"C4C aims to develop innovative programmes that have a long-term impact. With this in mind we set up initiatives that encourage young people to pass on the skills they've learned to others."
Beth Evans, Cricket for Change Development Officer and Peer Leader Co-ordinator, writes about the recent life changing development trip to Bangladesh.
I (Beth Evans), along with four other Cricket for Change (C4C) staff and England Women’s Cricketer Ebony Rainford-Brent, travelled to Bangladesh on Sunday 3rd October 2010 to run the ICC “Great Spirit” Young Cricket Leader Programme in partnership with UNICEF and the Bangladesh Cricket Board. This programme was aimed at young women in order to empower females. Ebony Rainford-Brent and I led the course that trained 24 young Bangladeshis to become young leaders.
The young leaders that we worked with were from the whole of Bangladesh and at first many were shy and not confident in themselves. Through the youth-work games and team building exercises we used, these young people grew in themselves so much. A few of the group did not even speak Bengali; which to begin with proved hard but with the help of the rest of the group and clear animated instructions we were able to communicate with everyone.
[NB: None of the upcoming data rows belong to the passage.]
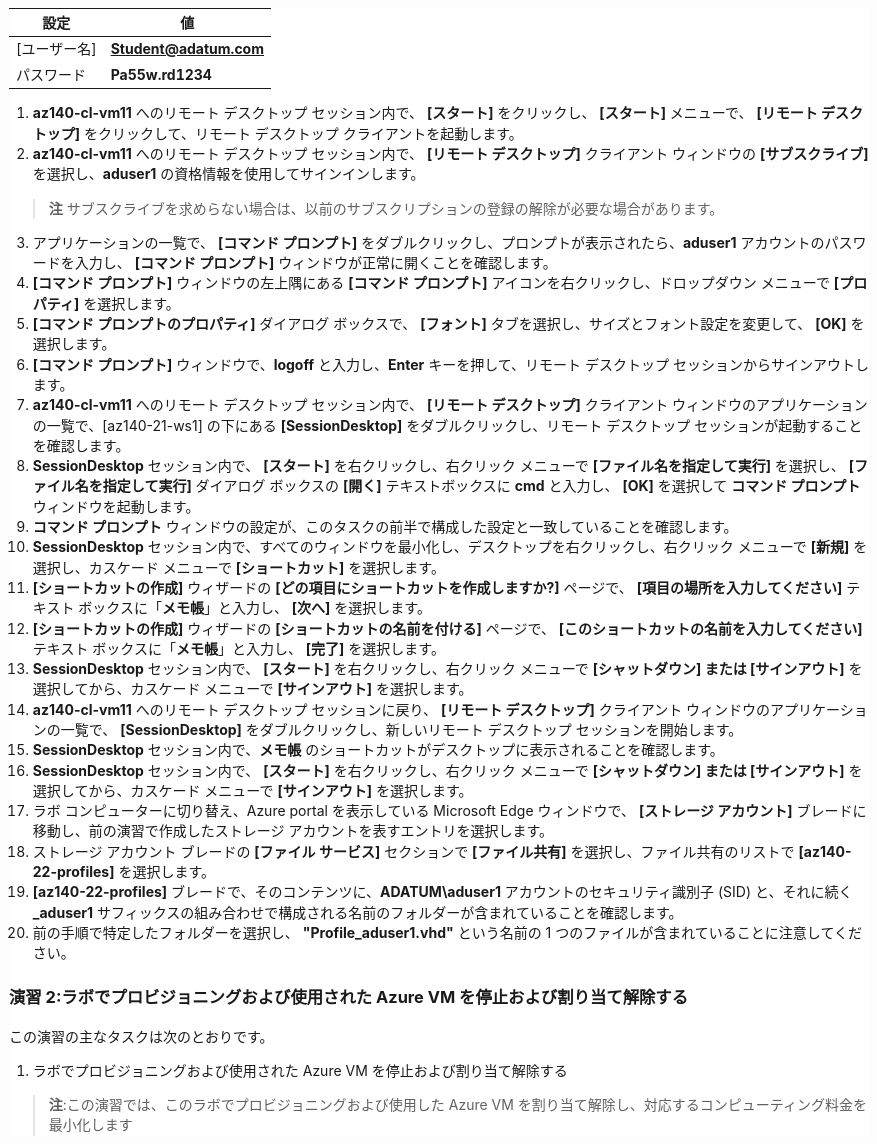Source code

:    |設定|値|
   |---|---|
   |[ユーザー名]|**Student@adatum.com**|
   |パスワード|**Pa55w.rd1234**|

1. **az140-cl-vm11** へのリモート デスクトップ セッション内で、 **[スタート]** をクリックし、 **[スタート]** メニューで、 **[リモート デスクトップ]** をクリックして、リモート デスクトップ クライアントを起動します。
1. **az140-cl-vm11** へのリモート デスクトップ セッション内で、 **[リモート デスクトップ]** クライアント ウィンドウの **[サブスクライブ]** を選択し、**aduser1** の資格情報を使用してサインインします。

 >**注** サブスクライブを求めらない場合は、以前のサブスクリプションの登録の解除が必要な場合があります。
3. アプリケーションの一覧で、 **[コマンド プロンプト]** をダブルクリックし、プロンプトが表示されたら、**aduser1** アカウントのパスワードを入力し、 **[コマンド プロンプト]** ウィンドウが正常に開くことを確認します。
4. **[コマンド プロンプト]** ウィンドウの左上隅にある **[コマンド プロンプト]** アイコンを右クリックし、ドロップダウン メニューで **[プロパティ]** を選択します。
5. **[コマンド プロンプトのプロパティ]** ダイアログ ボックスで、 **[フォント]** タブを選択し、サイズとフォント設定を変更して、 **[OK]** を選択します。
6. **[コマンド プロンプト]** ウィンドウで、**logoff** と入力し、**Enter** キーを押して、リモート デスクトップ セッションからサインアウトします。
7. **az140-cl-vm11** へのリモート デスクトップ セッション内で、 **[リモート デスクトップ]** クライアント ウィンドウのアプリケーションの一覧で、[az140-21-ws1] の下にある **[SessionDesktop]** をダブルクリックし、リモート デスクトップ セッションが起動することを確認します。 
8. **SessionDesktop** セッション内で、 **[スタート]** を右クリックし、右クリック メニューで **[ファイル名を指定して実行]** を選択し、 **[ファイル名を指定して実行]** ダイアログ ボックスの **[開く]** テキストボックスに **cmd** と入力し、 **[OK]** を選択して **コマンド プロンプト** ウィンドウを起動します。
9. **コマンド プロンプト** ウィンドウの設定が、このタスクの前半で構成した設定と一致していることを確認します。
10. **SessionDesktop** セッション内で、すべてのウィンドウを最小化し、デスクトップを右クリックし、右クリック メニューで **[新規]** を選択し、カスケード メニューで **[ショートカット]** を選択します。 
11. **[ショートカットの作成]** ウィザードの **[どの項目にショートカットを作成しますか?]** ページで、 **[項目の場所を入力してください]** テキスト ボックスに「**メモ帳**」と入力し、 **[次へ]** を選択します。
12. **[ショートカットの作成]** ウィザードの **[ショートカットの名前を付ける]** ページで、 **[このショートカットの名前を入力してください]** テキスト ボックスに「**メモ帳**」と入力し、 **[完了]** を選択します。
13. **SessionDesktop** セッション内で、 **[スタート]** を右クリックし、右クリック メニューで **[シャットダウン] または [サインアウト]** を選択してから、カスケード メニューで **[サインアウト]** を選択します。
14. **az140-cl-vm11** へのリモート デスクトップ セッションに戻り、 **[リモート デスクトップ]** クライアント ウィンドウのアプリケーションの一覧で、 **[SessionDesktop]** をダブルクリックし、新しいリモート デスクトップ セッションを開始します。 
15. **SessionDesktop** セッション内で、**メモ帳** のショートカットがデスクトップに表示されることを確認します。
16. **SessionDesktop** セッション内で、 **[スタート]** を右クリックし、右クリック メニューで **[シャットダウン] または [サインアウト]** を選択してから、カスケード メニューで **[サインアウト]** を選択します。
17. ラボ コンピューターに切り替え、Azure portal を表示している Microsoft Edge ウィンドウで、 **[ストレージ アカウント]** ブレードに移動し、前の演習で作成したストレージ アカウントを表すエントリを選択します。
18. ストレージ アカウント ブレードの **[ファイル サービス]** セクションで **[ファイル共有]** を選択し、ファイル共有のリストで **[az140-22-profiles]** を選択します。 
19. **[az140-22-profiles]** ブレードで、そのコンテンツに、**ADATUM\\aduser1** アカウントのセキュリティ識別子 (SID) と、それに続く **_aduser1** サフィックスの組み合わせで構成される名前のフォルダーが含まれていることを確認します。
20. 前の手順で特定したフォルダーを選択し、 **"Profile_aduser1.vhd"** という名前の 1 つのファイルが含まれていることに注意してください。

### <a name="exercise-2-stop-and-deallocate-azure-vms-provisioned-and-used-in-the-lab"></a>演習 2:ラボでプロビジョニングおよび使用された Azure VM を停止および割り当て解除する

この演習の主なタスクは次のとおりです。

1. ラボでプロビジョニングおよび使用された Azure VM を停止および割り当て解除する

>**注**:この演習では、このラボでプロビジョニングおよび使用した Azure VM を割り当て解除し、対応するコンピューティング料金を最小化します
On Wednesday 6th October, 48 young girls from across Bangladesh turned up so that our young leaders could run ‘Street20’ cricket competitions with them. This was a great experience for the young leaders and to hear their voices becoming louder day by day was great, this really showed confidence in what they were doing. On the Wednesday evening Ebony and I treated the 24 young leaders to a meal out. We took them for Pizza Hut! I know this sounds strange, travel all the way to Bangladesh and visit Pizza Hut! However there was a reason for this.
Most of the group came from very rural villages and had never seen a pizza. We chose this restaurant to push their limits. This was a week of new skills and going to new places and trying new food was a part of this whole journey. Everyone tried pizza, some did not like it and some loved it but they all loved their ice cream! This experience was more than whether they liked the food or not. We then stayed with them at the ‘Bangladesh Institute for Sport’. Here we found out about their family lives and what they enjoy in life. The young girls covered us in mehendi (Henna), which is still on my hands today and it was a fantastic evening where we just stayed up chatting like old friends.
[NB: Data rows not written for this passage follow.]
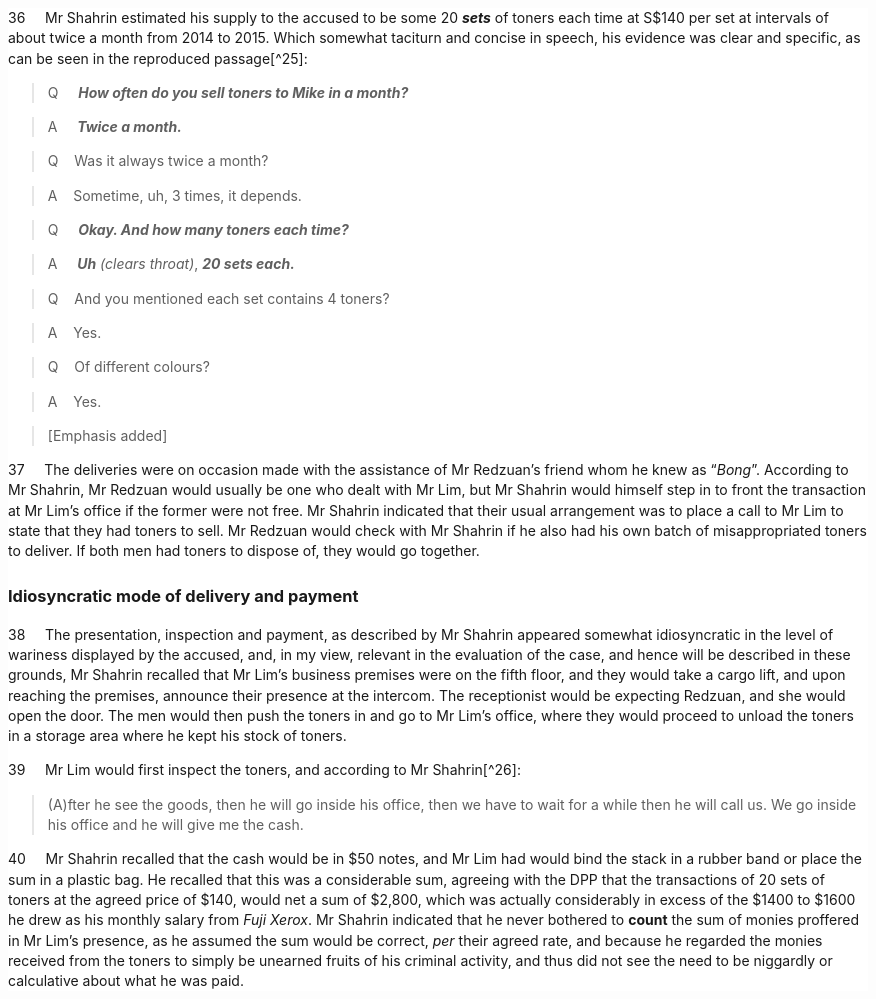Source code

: 36     Mr Shahrin estimated his supply to the accused to be some 20 **_sets_** of toners each time at S$140 per set at intervals of about twice a month from 2014 to 2015. Which somewhat taciturn and concise in speech, his evidence was clear and specific, as can be seen in the reproduced passage[^25]:

> Q     **_How often do you sell toners to Mike in a month?_**

> A     **_Twice a month._**

> Q    Was it always twice a month?

> A    Sometime, uh, 3 times, it depends.

> Q     **_Okay. And how many toners each time?_**

> A     **_Uh_** _(clears throat)_, **_20 sets each._**

> Q    And you mentioned each set contains 4 toners?

> A    Yes.

> Q    Of different colours?

> A    Yes.

> \[Emphasis added\]

37     The deliveries were on occasion made with the assistance of Mr Redzuan’s friend whom he knew as “_Bong_”. According to Mr Shahrin, Mr Redzuan would usually be one who dealt with Mr Lim, but Mr Shahrin would himself step in to front the transaction at Mr Lim’s office if the former were not free. Mr Shahrin indicated that their usual arrangement was to place a call to Mr Lim to state that they had toners to sell. Mr Redzuan would check with Mr Shahrin if he also had his own batch of misappropriated toners to deliver. If both men had toners to dispose of, they would go together.

### Idiosyncratic mode of delivery and payment

38     The presentation, inspection and payment, as described by Mr Shahrin appeared somewhat idiosyncratic in the level of wariness displayed by the accused, and, in my view, relevant in the evaluation of the case, and hence will be described in these grounds, Mr Shahrin recalled that Mr Lim’s business premises were on the fifth floor, and they would take a cargo lift, and upon reaching the premises, announce their presence at the intercom. The receptionist would be expecting Redzuan, and she would open the door. The men would then push the toners in and go to Mr Lim’s office, where they would proceed to unload the toners in a storage area where he kept his stock of toners.

39     Mr Lim would first inspect the toners, and according to Mr Shahrin[^26]:

> (A)fter he see the goods, then he will go inside his office, then we have to wait for a while then he will call us. We go inside his office and he will give me the cash.

40     Mr Shahrin recalled that the cash would be in $50 notes, and Mr Lim had would bind the stack in a rubber band or place the sum in a plastic bag. He recalled that this was a considerable sum, agreeing with the DPP that the transactions of 20 sets of toners at the agreed price of $140, would net a sum of $2,800, which was actually considerably in excess of the $1400 to $1600 he drew as his monthly salary from _Fuji Xerox_. Mr Shahrin indicated that he never bothered to **count** the sum of monies proffered in Mr Lim’s presence, as he assumed the sum would be correct, _per_ their agreed rate, and because he regarded the monies received from the toners to simply be unearned fruits of his criminal activity, and thus did not see the need to be niggardly or calculative about what he was paid.
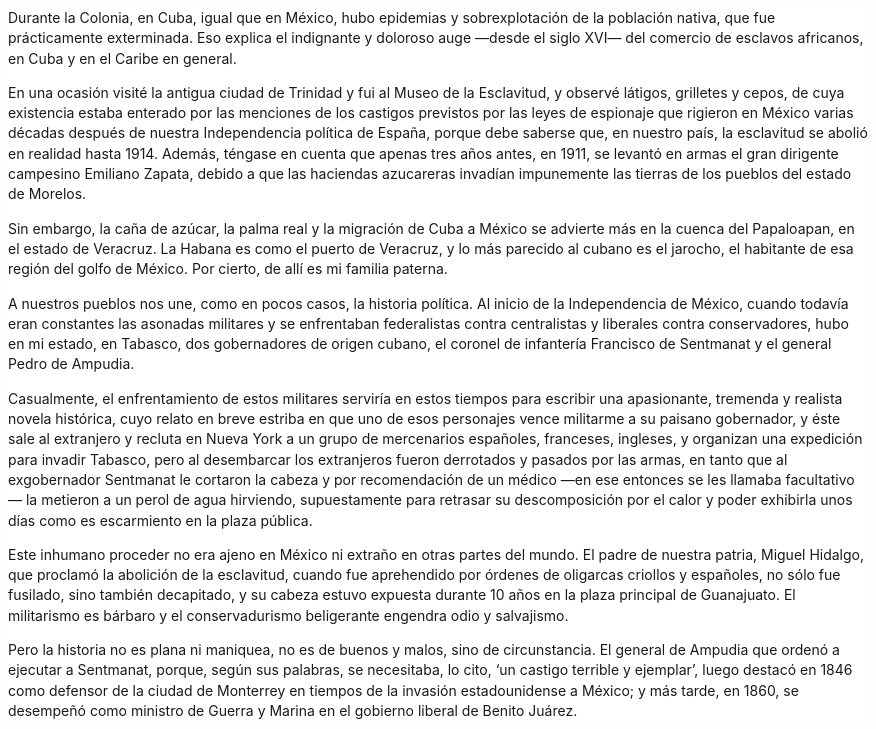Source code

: Durante la Colonia, en Cuba, igual que en México, hubo epidemias y
sobrexplotación de la población nativa, que fue prácticamente exterminada. Eso
explica el indignante y doloroso auge —desde el siglo XVI— del comercio de
esclavos africanos, en Cuba y en el Caribe en general.

En una ocasión visité la antigua ciudad de Trinidad y fui al Museo de la
Esclavitud, y observé látigos, grilletes y cepos, de cuya existencia estaba
enterado por las menciones de los castigos previstos por las leyes de
espionaje que rigieron en México varias décadas después de nuestra
Independencia política de España, porque debe saberse que, en nuestro país, la
esclavitud se abolió en realidad hasta 1914. Además, téngase en cuenta que
apenas tres años antes, en 1911, se levantó en armas el gran dirigente
campesino Emiliano Zapata, debido a que las haciendas azucareras invadían
impunemente las tierras de los pueblos del estado de Morelos.

Sin embargo, la caña de azúcar, la palma real y la migración de Cuba a México
se advierte más en la cuenca del Papaloapan, en el estado de Veracruz. La
Habana es como el puerto de Veracruz, y lo más parecido al cubano es el
jarocho, el habitante de esa región del golfo de México. Por cierto, de allí
es mi familia paterna.

A nuestros pueblos nos une, como en pocos casos, la historia política. Al
inicio de la Independencia de México, cuando todavía eran constantes las
asonadas militares y se enfrentaban federalistas contra centralistas y
liberales contra conservadores, hubo en mi estado, en Tabasco, dos
gobernadores de origen cubano, el coronel de infantería Francisco de Sentmanat
y el general Pedro de Ampudia.

Casualmente, el enfrentamiento de estos militares serviría en estos tiempos
para escribir una apasionante, tremenda y realista novela histórica, cuyo
relato en breve estriba en que uno de esos personajes vence militarme a su
paisano gobernador, y éste sale al extranjero y recluta en Nueva York a un
grupo de mercenarios españoles, franceses, ingleses, y organizan una
expedición para invadir Tabasco, pero al desembarcar los extranjeros fueron
derrotados y pasados por las armas, en tanto que al exgobernador Sentmanat le
cortaron la cabeza y por recomendación de un médico —en ese entonces se les
llamaba facultativo— la metieron a un perol de agua hirviendo, supuestamente
para retrasar su descomposición por el calor y poder exhibirla unos días como
es escarmiento en la plaza pública.

Este inhumano proceder no era ajeno en México ni extraño en otras partes del
mundo. El padre de nuestra patria, Miguel Hidalgo, que proclamó la abolición
de la esclavitud, cuando fue aprehendido por órdenes de oligarcas criollos y
españoles, no sólo fue fusilado, sino también decapitado, y su cabeza estuvo
expuesta durante 10 años en la plaza principal de Guanajuato. El militarismo
es bárbaro y el conservadurismo beligerante engendra odio y salvajismo.

Pero la historia no es plana ni maniquea, no es de buenos y malos, sino de
circunstancia. El general de Ampudia que ordenó a ejecutar a Sentmanat,
porque, según sus palabras, se necesitaba, lo cito, ‘un castigo terrible y
ejemplar’, luego destacó en 1846 como defensor de la ciudad de Monterrey en
tiempos de la invasión estadounidense a México; y más tarde, en 1860, se
desempeñó como ministro de Guerra y Marina en el gobierno liberal de Benito
Juárez.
Thursday 9th October was the ‘Launch’ and although the weather had let us down, the young leaders did not. They delivered a great demonstration of their leadership skills in an indoor venue. That evening we had been invited to the British High Commission. This was a huge event for the young leaders and they all dressed up in their three pieces and saris for the occasion. They were like a rainbow in all their bright colours and big smiles.
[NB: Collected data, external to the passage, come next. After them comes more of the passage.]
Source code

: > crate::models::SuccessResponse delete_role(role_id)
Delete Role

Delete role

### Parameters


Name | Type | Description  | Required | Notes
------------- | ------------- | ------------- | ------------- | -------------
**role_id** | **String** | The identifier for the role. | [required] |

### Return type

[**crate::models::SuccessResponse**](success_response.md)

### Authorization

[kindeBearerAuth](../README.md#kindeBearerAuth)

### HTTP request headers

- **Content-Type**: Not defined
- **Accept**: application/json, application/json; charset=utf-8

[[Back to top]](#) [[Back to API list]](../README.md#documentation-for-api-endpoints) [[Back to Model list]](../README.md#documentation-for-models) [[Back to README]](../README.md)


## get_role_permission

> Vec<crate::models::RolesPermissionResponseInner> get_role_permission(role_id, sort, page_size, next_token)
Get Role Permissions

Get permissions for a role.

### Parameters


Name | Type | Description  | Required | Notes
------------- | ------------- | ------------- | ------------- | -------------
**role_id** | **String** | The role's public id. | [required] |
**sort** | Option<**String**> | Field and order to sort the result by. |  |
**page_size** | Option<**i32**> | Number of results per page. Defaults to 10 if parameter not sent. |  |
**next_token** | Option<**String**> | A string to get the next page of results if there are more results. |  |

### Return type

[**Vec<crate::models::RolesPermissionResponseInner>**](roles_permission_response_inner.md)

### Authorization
I (Beth Evans) spoke at the event and then a young girl on the programme, Nupal, spoke of her experiences. She said that until this week she had felt like an ordinary girl that would just fade into the background of life. She never thought it would be possible to achieve what she did on this course or to feel as confident as she does now in meeting new people and leading a new sport. Nupal spoke about how she felt that this opportunity helped her to realise her potential in life and show her that she can achieve her dreams. It was an emotional speech; myself and Ebony were in tears afterwards.
Some of the members of the national New Zealand Cricket Team were also at the event and they were amazed by our work and inspired by the women and girls from the four corners of Bangladesh. The New Zealand manager, Michael Sharpe, has written about meeting the young people on their website and how impressed he was with the project (see the link below).
All these young people put their heart and soul into this project and really made an effort. I truly believe this project has changed their lives and they will change more people’s lives with the skills they all have now. An example of this was when we wanted to take a team photo on the last day.
Popy, one of the shyest participants at the beginning with no understanding of English was now able to understand what I was saying in English and translate it by gestures and Bengali so that everyone knew what to do, and we all smiled! Seeing Popy translate for me on the last day brought tears to my eyes as this brought home exactly what we had achieved with these young leaders over 5 very short days.
This trip was life changing for me and it was a pleasure to be on it. I hope the young leaders continue their hard work and that they can empower more young people across the country.